The challenge for us in AED is that most eating disorders professionals – and most clinicians and scientists more generally -- do not receive much of any training in graduate school or post-graduate courses on how to engage in policy advocacy. In fact, the dearth of such training is exactly why the APA launched its Citizen Psychologists initiative, to begin to address the gap in this critical training need. Perhaps the prospect of giving policy advocacy a shot seems daunting because of the seemingly never-ending demands on our time as clinicians and researchers. Or perhaps to some members it even seems to run counter to the role of scientists in upholding standards of objectivity.

To be sure, these are fair concerns, but consider this: Many health professional societies, not just the APA, include in their ethical standards that their members should view civic engagement as among their basic professional obligations. Why? For two main reasons: One, because protecting and improving the health of our patients and of communities, especially those with the least resources and access to power, often requires that policies or gaps in policy that adversely affect their health and life chances be replaced with ones that will redress these inequities. And two, any policy changes designed to affect health must involve clinicians and researchers who can lend their expertise to weighing the evidence for or against certain policy strategies and conducting research to evaluate any policy initiatives for intended and unintended consequences. Just as Dr. Daniel argued for her members to be present at every stage of the process, we, as eating disorders professionals, need to take a seat at the table of decision-makers to ensure important issues are prioritized and that policy initiatives are evidence-based and subsequently evaluated.
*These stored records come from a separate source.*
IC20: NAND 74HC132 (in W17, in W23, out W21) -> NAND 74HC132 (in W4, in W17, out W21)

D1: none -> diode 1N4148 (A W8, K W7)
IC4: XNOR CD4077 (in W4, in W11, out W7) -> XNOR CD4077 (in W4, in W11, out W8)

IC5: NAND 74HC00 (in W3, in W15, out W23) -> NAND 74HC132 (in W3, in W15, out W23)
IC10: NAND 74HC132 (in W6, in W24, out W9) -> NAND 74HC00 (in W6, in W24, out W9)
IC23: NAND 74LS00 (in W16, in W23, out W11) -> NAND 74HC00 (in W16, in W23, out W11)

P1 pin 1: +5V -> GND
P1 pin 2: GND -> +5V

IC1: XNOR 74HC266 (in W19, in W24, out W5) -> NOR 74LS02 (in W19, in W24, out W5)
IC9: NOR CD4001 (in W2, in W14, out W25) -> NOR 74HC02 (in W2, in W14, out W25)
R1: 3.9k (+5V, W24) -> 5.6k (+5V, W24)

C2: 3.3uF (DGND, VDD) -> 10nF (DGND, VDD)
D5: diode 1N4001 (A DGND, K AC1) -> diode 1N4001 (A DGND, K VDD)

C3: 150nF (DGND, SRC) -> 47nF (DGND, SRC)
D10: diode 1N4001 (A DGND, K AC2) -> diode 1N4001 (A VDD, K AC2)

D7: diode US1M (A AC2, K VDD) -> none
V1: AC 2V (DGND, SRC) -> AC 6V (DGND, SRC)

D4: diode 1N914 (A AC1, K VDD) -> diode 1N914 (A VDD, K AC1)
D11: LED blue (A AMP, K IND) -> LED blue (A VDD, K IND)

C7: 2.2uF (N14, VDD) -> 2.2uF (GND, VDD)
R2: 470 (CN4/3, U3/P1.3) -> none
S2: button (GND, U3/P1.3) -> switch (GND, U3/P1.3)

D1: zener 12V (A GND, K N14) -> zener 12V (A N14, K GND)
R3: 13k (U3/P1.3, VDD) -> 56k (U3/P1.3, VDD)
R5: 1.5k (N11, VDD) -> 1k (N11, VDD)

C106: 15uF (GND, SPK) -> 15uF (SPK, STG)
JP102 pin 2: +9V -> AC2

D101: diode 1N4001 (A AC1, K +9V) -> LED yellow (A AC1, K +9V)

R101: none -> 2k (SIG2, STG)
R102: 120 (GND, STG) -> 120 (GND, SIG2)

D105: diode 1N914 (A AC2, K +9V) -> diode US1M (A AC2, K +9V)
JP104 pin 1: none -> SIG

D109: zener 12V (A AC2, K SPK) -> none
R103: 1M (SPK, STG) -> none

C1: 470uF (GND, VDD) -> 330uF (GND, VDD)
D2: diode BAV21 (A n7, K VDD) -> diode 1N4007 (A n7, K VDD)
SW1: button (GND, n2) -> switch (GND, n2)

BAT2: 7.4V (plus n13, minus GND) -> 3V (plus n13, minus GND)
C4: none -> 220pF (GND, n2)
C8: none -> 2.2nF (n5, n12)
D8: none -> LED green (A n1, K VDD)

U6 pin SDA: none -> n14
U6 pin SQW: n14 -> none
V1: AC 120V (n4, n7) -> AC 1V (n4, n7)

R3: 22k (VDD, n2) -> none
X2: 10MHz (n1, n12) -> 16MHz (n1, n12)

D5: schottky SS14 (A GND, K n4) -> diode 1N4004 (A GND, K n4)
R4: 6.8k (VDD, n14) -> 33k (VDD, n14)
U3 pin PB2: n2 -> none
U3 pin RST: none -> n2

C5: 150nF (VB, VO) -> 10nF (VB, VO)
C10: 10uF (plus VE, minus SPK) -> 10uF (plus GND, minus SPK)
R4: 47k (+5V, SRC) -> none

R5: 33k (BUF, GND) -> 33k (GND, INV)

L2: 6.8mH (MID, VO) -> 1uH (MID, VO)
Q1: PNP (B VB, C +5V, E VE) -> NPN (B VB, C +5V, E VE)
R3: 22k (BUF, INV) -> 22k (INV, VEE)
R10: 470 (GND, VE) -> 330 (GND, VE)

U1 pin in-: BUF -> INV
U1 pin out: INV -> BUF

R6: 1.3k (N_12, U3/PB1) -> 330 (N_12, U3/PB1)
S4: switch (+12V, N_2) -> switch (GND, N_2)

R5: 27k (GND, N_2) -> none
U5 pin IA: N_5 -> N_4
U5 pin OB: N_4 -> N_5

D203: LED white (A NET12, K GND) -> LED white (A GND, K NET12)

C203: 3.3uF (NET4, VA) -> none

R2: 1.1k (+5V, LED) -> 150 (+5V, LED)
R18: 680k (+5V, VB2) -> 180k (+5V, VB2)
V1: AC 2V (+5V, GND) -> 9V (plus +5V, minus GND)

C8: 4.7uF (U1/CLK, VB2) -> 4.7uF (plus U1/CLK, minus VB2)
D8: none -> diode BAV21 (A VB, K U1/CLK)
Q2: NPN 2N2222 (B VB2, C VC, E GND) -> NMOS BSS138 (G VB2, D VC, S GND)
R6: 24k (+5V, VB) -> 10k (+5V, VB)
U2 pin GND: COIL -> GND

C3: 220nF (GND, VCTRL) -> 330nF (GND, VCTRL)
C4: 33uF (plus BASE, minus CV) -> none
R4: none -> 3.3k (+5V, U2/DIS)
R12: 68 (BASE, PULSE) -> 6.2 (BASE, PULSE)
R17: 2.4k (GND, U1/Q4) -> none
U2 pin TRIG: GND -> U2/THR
Our goal as citizen clinicians and scientists? To engage with communities around the globe in policy advocacy to catalyze change and create healthy environments. Together we can make impactful culture and policy change happen to help young people feel good about themselves, at home in their own bodies, and empowered to lead one day themselves. Children of all genders should have a chance to reach their full potential.

Epilogue

In just the few weeks since this blog post was published, there’s been breaking news from the U.S. state of Washington in the Pacific Northwest on the weight anti-discrimination front, and several AED community members have reached out to me to let me know about progress around the world. In July, the Washington State Supreme Court ruled that employment discrimination based on weight is illegal. The ruling is not without controversy because the court legally tied weight-related anti-discrimination rights to disability rights rather than using other legal arguments, but it still could be an important precedent for other courts to similarly rule that weight-related discrimination is illegal in employment, education, public accommodations, and other settings. Importantly, while still no nation has outlawed weight discrimination, a number of cities and states around the world have, including the Australian state of Victoria, the city of Reykjavík in Iceland, along with six U.S. cities. The momentum for better policy to combat weight discrimination is clearly picking up steam, making it all the more timely now for eating disorders professionals to join forces with advocates and policymakers to share our expertise on the research documenting how damaging weight discrimination and stigma are to mental and physical health and help shape evidence-informed policy solutions. The patients, families, and communities we serve are counting on us.